This means you can’t leverage inherent type support to truncate fractional values. For example, let’s compare the results in two languages:
let value = 5 / 2; console.log(value); // 2.5
int value = 5 / 2; Console.WriteLine(value); // 2 double value = 5 / 2.0; Console.WriteLine(value); // 2.5
This will parse the integer value out of the string or return a NaN if you give it an invalid non-parseable string. Remember to pass the radix to avoid weird bugs.
let value = 5 / 2; console.log(value); // 2.5 console.log(parseInt(value, 10)); // 2
2. Math.floor vs Math.ceil
You can also use Math.floor to round down and Math.ceil to round up.
let value = 5 / 2; console.log(Math.floor(value)); // 2 console.log(Math.ceil(value)); // 3
3. ~~ Bitwise operator
Another trick is doing a double bitwise NOT operation on the value (something similar to the !! trick for forcing conversion to boolean).
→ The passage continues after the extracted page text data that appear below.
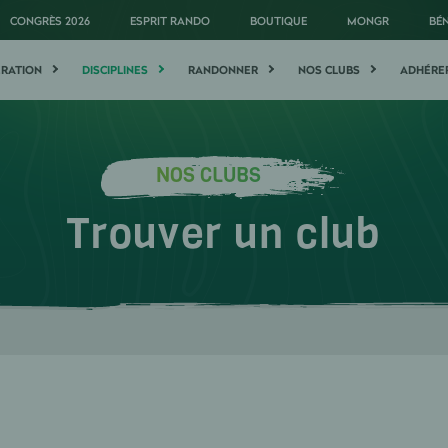
CONGRÈS 2026
ESPRIT RANDO
BOUTIQUE
MONGR
BÉ
ÉRATION
DISCIPLINES
RANDONNER
NOS CLUBS
ADHÉRE
NOS CLUBS
Trouver un club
The only snag is that this approach only works for integer values that can be represented within 31 bits (the 32nd bit is used for the sign +/-; 2’s complement arithmetic).
let value = 5 /2; console.log(~~value); // 2
Now let’s see what happens when you use ~~ with very large values.
let bigValue = 9999999999; console.log(~~bigValue); // 1410065407
How is 1410065407 related to 9999999999?!
The Bitwise NOT operator (~)
The bitwise NOT operator according to the spec does this:
The production UnaryExpression : ~ UnaryExpression is evaluated as follows:
- Let expr be the result of evaluating UnaryExpression.
- Let oldValue be ToInt32(GetValue(expr)).
- Return the result of applying bitwise complement to oldValue. The result is a signed 32-bit integer.
Notice that it’ll always convert its input to a 32-bit signed integer.
The bitwise NOT of a value x will invert every bit in x and this has the same outcome as the -(x + 1).
This is a signed 32-bit value and is the Two’s complement representation for -2.
If you do another BITWISE NOT on this result, what you are effectively doing is represented below:
~~x = ~(-(x+1))
= ~(-x – 1)
= -((-x – 1) + 1)
= x + 1 – 1
You get back your x but this time it’s a signed 32-bit integer! This can be very useful if performance is very important and you know for sure you only want 32-bit integers . The flip side though is the loss of code readability.
Analyzing the 9999999999 to 1410065407 conversion
9999999999 converts to 1001010100000010111110001111111111 in binary a 34-bit value. Consequently, the 2 Most significant bits (MSBs) are chopped off giving us
01010100000010111110001111111111 in decimal is, (well you guessed it!), 1410065407.